Dodatkowo jest członkiem Zakonu Feniksa, który podziela rozumienie Moody'ego.
- Wygląd zewnętrzny:
- Alastor mimo tego, że zbliżał się do trzydziestki, to jego ciało wyglądało starzej o kilka lat. Budowy jest przyzwoitej, jednak robi się coraz bardziej barczysty. Jego twarz jest pełna blizn i szram, jak i reszta ciała, co może sugerować, że Szkot jest po wielu przejściach fiycznych i być może psychicznych. Największą blizną Moody'ego jest ta przy kącikach ust, którą otrzymał po jednej z cięższych walk, z której, swoją drogą, ledwo uszedł z życiem... W tej walce dodatkowo jego prawe oko zostało brutalnie wydłubane...
Alastorowi jednak w jakiś sposób udało się zdobyć niezwykły, magiczny zamiennik, który obracał się w pełni. Nikt nie zna historii tego przedmiotu, jednak z pewnością robi "ciekawe" wrażenie. Jego błękitne oczy są głęboko ukryte pod łukiem brwiowym, nawet to magiczne czasem trudno jest dostrzec.
Nos dosyć duży, ale nie odkształcony.
Włosy platynowego blondu o średniej długości, choć czasami sprawiają wrażenie ciemniejszych.
Z reguły jest ubrany w ciemne kolory i upodobał sobie skórzaną odzież.
- Magiczne i niemagiczne przedmioty w posiadaniu Alastora i ich właściwości:
- - Przede wszystkim piersiówka! Jest paranoiczny pod kątem własnego jedzenia i picia, obawiał się otrucia z każdej strony, stąd też potrzeba posiadania tego przedmiotu. Lepiej nie pytać, jaki płyn znajduje się w tej przepięknie zdobionej buteleczce.

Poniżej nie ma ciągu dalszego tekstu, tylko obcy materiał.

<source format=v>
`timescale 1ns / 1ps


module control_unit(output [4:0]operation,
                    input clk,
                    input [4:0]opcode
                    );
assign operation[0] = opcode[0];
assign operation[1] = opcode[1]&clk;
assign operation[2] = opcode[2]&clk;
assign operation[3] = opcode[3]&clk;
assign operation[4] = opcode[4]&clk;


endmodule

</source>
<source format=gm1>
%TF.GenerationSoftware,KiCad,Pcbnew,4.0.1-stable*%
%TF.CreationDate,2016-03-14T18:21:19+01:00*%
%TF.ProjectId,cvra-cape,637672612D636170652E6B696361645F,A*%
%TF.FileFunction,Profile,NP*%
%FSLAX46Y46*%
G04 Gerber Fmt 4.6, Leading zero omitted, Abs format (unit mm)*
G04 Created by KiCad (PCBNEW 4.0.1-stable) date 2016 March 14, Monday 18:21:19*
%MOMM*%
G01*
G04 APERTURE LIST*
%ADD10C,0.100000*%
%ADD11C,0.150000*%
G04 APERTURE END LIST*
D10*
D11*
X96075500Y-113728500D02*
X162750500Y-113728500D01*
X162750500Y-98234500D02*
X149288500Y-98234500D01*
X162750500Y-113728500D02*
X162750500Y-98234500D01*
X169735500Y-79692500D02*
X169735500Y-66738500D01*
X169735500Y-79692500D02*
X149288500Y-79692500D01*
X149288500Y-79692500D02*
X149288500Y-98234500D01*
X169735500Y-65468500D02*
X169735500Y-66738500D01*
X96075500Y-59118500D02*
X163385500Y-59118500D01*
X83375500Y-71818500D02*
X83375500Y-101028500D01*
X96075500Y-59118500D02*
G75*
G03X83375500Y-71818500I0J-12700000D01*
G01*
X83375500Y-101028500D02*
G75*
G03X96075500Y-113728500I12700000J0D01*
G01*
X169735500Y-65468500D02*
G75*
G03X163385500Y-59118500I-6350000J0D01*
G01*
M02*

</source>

- Magiczne oko. Najbardziej godną uwagi i zauważalną własnością Alastora było jego magiczne oko, którym zastąpił swoje prawdziwe, utracone w nieszczęsnej dla niego bitwie w 1976 roku... Dzięki niemu zyskał przydomek "Szalonookiego". Moody widzi nim przez peleryny-niewidki, ściany czy inne obiekty, jak również może zobaczyć to, co jest za nim nie odwracając głowy. Kąt widzenia tego oka jest pełny, a jego właściwości magiczne są stałe. Ten przedmiot nie był zamocowany na twarzy Szkota poprzez paski czy im podobnych, znajdowało się w oczodole prawego oka i spisywało się dobrze ze swojej roli, choć była widoczna rożnica w wielkości obu gałek ocznych.

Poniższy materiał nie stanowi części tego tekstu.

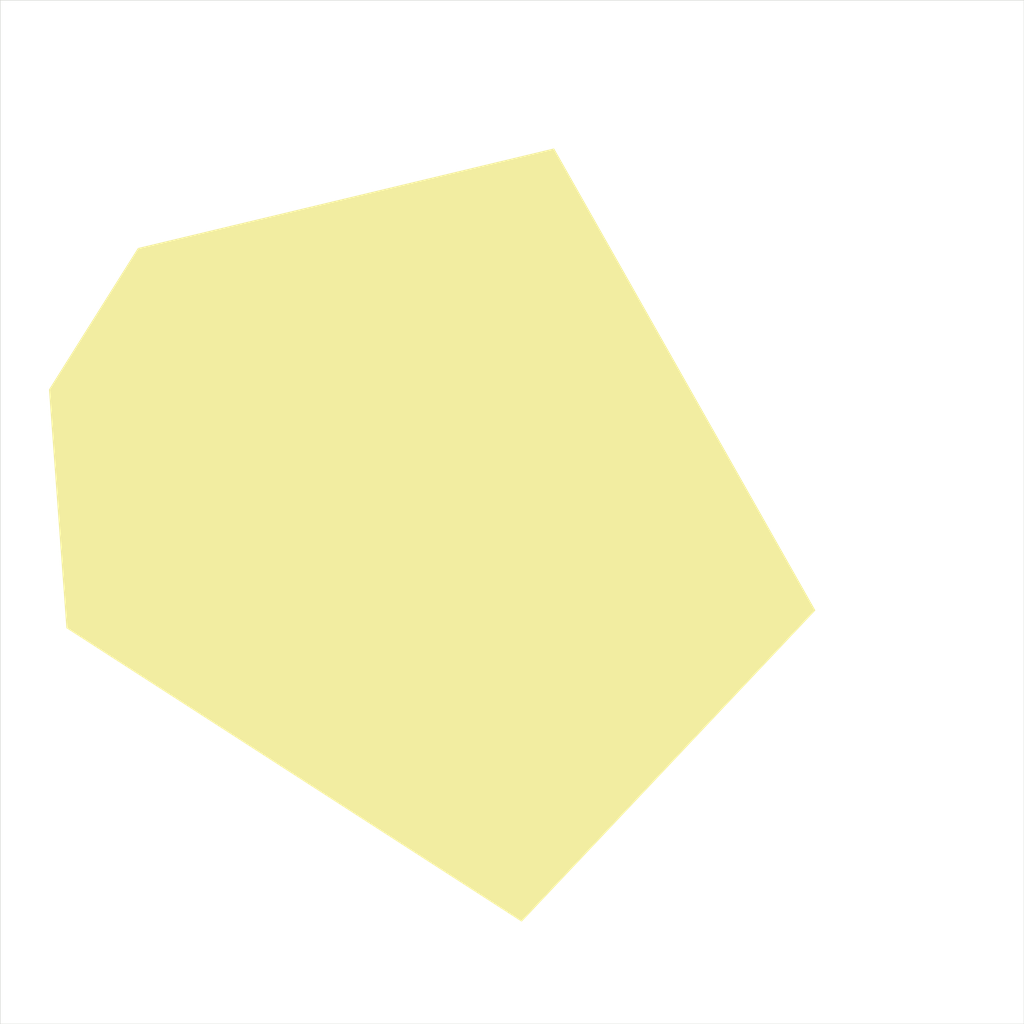
<source format=kicad_pcb>
(kicad_pcb
	(version 20241229)
	(generator "pcbnew")
	(generator_version "9.0")
	(general
		(thickness 1.6)
		(legacy_teardrops no)
	)
	(paper "A4")
	(layers
		(0 "F.Cu" signal)
		(2 "B.Cu" signal)
		(9 "F.Adhes" user "F.Adhesive")
		(11 "B.Adhes" user "B.Adhesive")
		(13 "F.Paste" user)
		(15 "B.Paste" user)
		(5 "F.SilkS" user "F.Silkscreen")
		(7 "B.SilkS" user "B.Silkscreen")
		(1 "F.Mask" user)
		(3 "B.Mask" user)
		(17 "Dwgs.User" user "User.Drawings")
		(19 "Cmts.User" user "User.Comments")
		(21 "Eco1.User" user "User.Eco1")
		(23 "Eco2.User" user "User.Eco2")
		(25 "Edge.Cuts" user)
		(27 "Margin" user)
		(31 "F.CrtYd" user "F.Courtyard")
		(29 "B.CrtYd" user "B.Courtyard")
		(35 "F.Fab" user)
		(33 "B.Fab" user)
		(39 "User.1" user)
		(41 "User.2" user)
		(43 "User.3" user)
		(45 "User.4" user)
	)
	(setup
		(pad_to_mask_clearance 0)
		(allow_soldermask_bridges_in_footprints no)
		(tenting front back)
		(pcbplotparams
			(layerselection 0x00000000_00000000_55555555_5755f5ff)
			(plot_on_all_layers_selection 0x00000000_00000000_00000000_00000000)
			(disableapertmacros no)
			(usegerberextensions no)
			(usegerberattributes yes)
			(usegerberadvancedattributes yes)
			(creategerberjobfile yes)
			(dashed_line_dash_ratio 12.000000)
			(dashed_line_gap_ratio 3.000000)
			(svgprecision 4)
			(plotframeref no)
			(mode 1)
			(useauxorigin no)
			(hpglpennumber 1)
			(hpglpenspeed 20)
			(hpglpendiameter 15.000000)
			(pdf_front_fp_property_popups yes)
			(pdf_back_fp_property_popups yes)
			(pdf_metadata yes)
			(pdf_single_document no)
			(dxfpolygonmode yes)
			(dxfimperialunits yes)
			(dxfusepcbnewfont yes)
			(psnegative no)
			(psa4output no)
			(plot_black_and_white yes)
			(plotinvisibletext no)
			(sketchpadsonfab no)
			(plotpadnumbers no)
			(hidednponfab no)
			(sketchdnponfab yes)
			(crossoutdnponfab yes)
			(subtractmaskfromsilk no)
			(outputformat 1)
			(mirror no)
			(drillshape 1)
			(scaleselection 1)
			(outputdirectory "")
		)
	)
	(net 0 "")
	(gr_poly
		(pts
			(xy 63.48 74.25) (xy 104.07 64.53) (xy 129.56 109.59) (xy 100.92 139.94) (xy 56.51 111.3) (xy 54.81 88.04)
		)
		(stroke
			(width 0.1)
			(type solid)
		)
		(fill yes)
		(layer "F.SilkS")
		(uuid "b16c8725-cd68-412c-bcf0-8fd33c7b788f")
	)
	(gr_rect
		(start 50 50)
		(end 150 150)
		(stroke
			(width 0.05)
			(type solid)
		)
		(fill no)
		(layer "Edge.Cuts")
		(uuid "a2038340-83af-4064-824c-f4571468d80e")
	)
	(embedded_fonts no)
)

</source>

- Peleryna-niewidka. Zgadza się. Alastor był w posiadaniu tego przedmiotu, jednak nie było to insygnium śmierci. Nie skorzystał z niej ani razu. Zamiast tego skrzętnie ją ukrył obawiając się kradzieży.
- No i różdżka. Pomimo tego, że była krótka, to nie była lekka i dobrze leżala w ręce, no i zaklęcia wychodziły niebagatelne w rękach tak uzdolnionego właściciel, jak właśnie sam Moody.
- Różdżka:
- Wiśniowe drewno, co świadczy o sile umysłu właściciela różdżki.

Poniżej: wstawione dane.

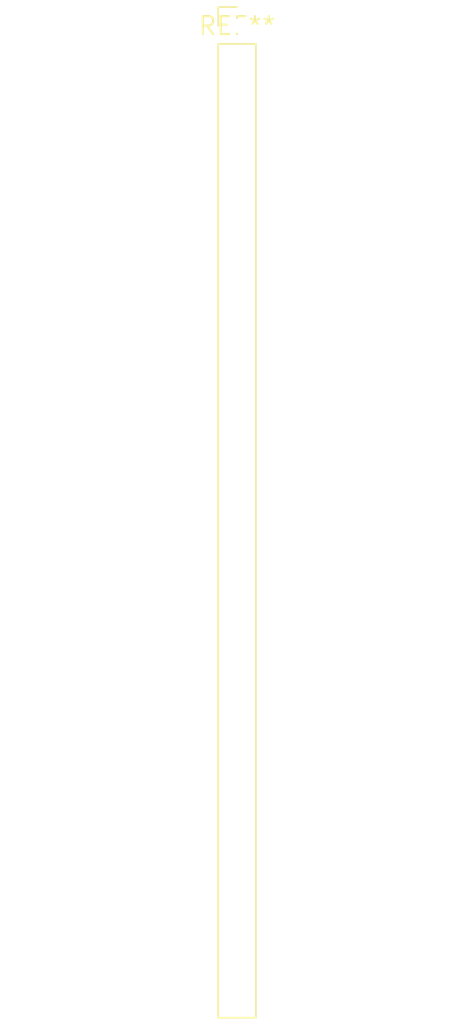
<source format=kicad_pcb>
(kicad_pcb (version 20240108) (generator pcbnew)

  (general
    (thickness 1.6)
  )

  (paper "A4")
  (layers
    (0 "F.Cu" signal)
    (31 "B.Cu" signal)
    (32 "B.Adhes" user "B.Adhesive")
    (33 "F.Adhes" user "F.Adhesive")
    (34 "B.Paste" user)
    (35 "F.Paste" user)
    (36 "B.SilkS" user "B.Silkscreen")
    (37 "F.SilkS" user "F.Silkscreen")
    (38 "B.Mask" user)
    (39 "F.Mask" user)
    (40 "Dwgs.User" user "User.Drawings")
    (41 "Cmts.User" user "User.Comments")
    (42 "Eco1.User" user "User.Eco1")
    (43 "Eco2.User" user "User.Eco2")
    (44 "Edge.Cuts" user)
    (45 "Margin" user)
    (46 "B.CrtYd" user "B.Courtyard")
    (47 "F.CrtYd" user "F.Courtyard")
    (48 "B.Fab" user)
    (49 "F.Fab" user)
    (50 "User.1" user)
    (51 "User.2" user)
    (52 "User.3" user)
    (53 "User.4" user)
    (54 "User.5" user)
    (55 "User.6" user)
    (56 "User.7" user)
    (57 "User.8" user)
    (58 "User.9" user)
  )

  (setup
    (pad_to_mask_clearance 0)
    (pcbplotparams
      (layerselection 0x00010fc_ffffffff)
      (plot_on_all_layers_selection 0x0000000_00000000)
      (disableapertmacros false)
      (usegerberextensions false)
      (usegerberattributes false)
      (usegerberadvancedattributes false)
      (creategerberjobfile false)
      (dashed_line_dash_ratio 12.000000)
      (dashed_line_gap_ratio 3.000000)
      (svgprecision 4)
      (plotframeref false)
      (viasonmask false)
      (mode 1)
      (useauxorigin false)
      (hpglpennumber 1)
      (hpglpenspeed 20)
      (hpglpendiameter 15.000000)
      (dxfpolygonmode false)
      (dxfimperialunits false)
      (dxfusepcbnewfont false)
      (psnegative false)
      (psa4output false)
      (plotreference false)
      (plotvalue false)
      (plotinvisibletext false)
      (sketchpadsonfab false)
      (subtractmaskfromsilk false)
      (outputformat 1)
      (mirror false)
      (drillshape 1)
      (scaleselection 1)
      (outputdirectory "")
    )
  )

  (net 0 "")

  (footprint "PinHeader_1x28_P2.54mm_Vertical" (layer "F.Cu") (at 0 0))

)

</source>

Długość 8.5 cala, cóż... tak to jest, kiedy jest się wysokim, ale w końcu nie zawsze rozmiar ma znaczenie.
Rdzeń zaś wykonany z włókna ze smoczego serca, co oznacza jedno. Niebagatelne zaklęcia o dużej mocy.
- W walce:
- Jest niezwykle zdeterminowaną osobą w walce, szczególnie po śmierci żony. Jego upór i odporność na ból po ostatnich wydarzeniach znacząco wzrosły, co sprawiło, że był trudnym przeciwnikiem, a i jego pomysłowość i wykorzystywanie otoczenia było powodem wysokiej renomy Szkota.
Jeśli tylko była taka możliwość, to starał się nikogo nie zabijać. Zawsze szukał sposobu na to, by przestępcę czy zbrodniarza, z którym walczył jakoś obezwładnić zamiast pozbawić życia. Specyficznego stylu z całą pewnością nie da mu się odmówić, choć często przypłacał to kolejną blizną czy większą raną na ciele.
- Widok z Ain Eingarp:
- O nie... on nigdy nie spojrzy w to przeklęte lustro! Wiedział, co tam ujrzy i nie chciał widzieć powtórki z historii i niespełnionych marzeń...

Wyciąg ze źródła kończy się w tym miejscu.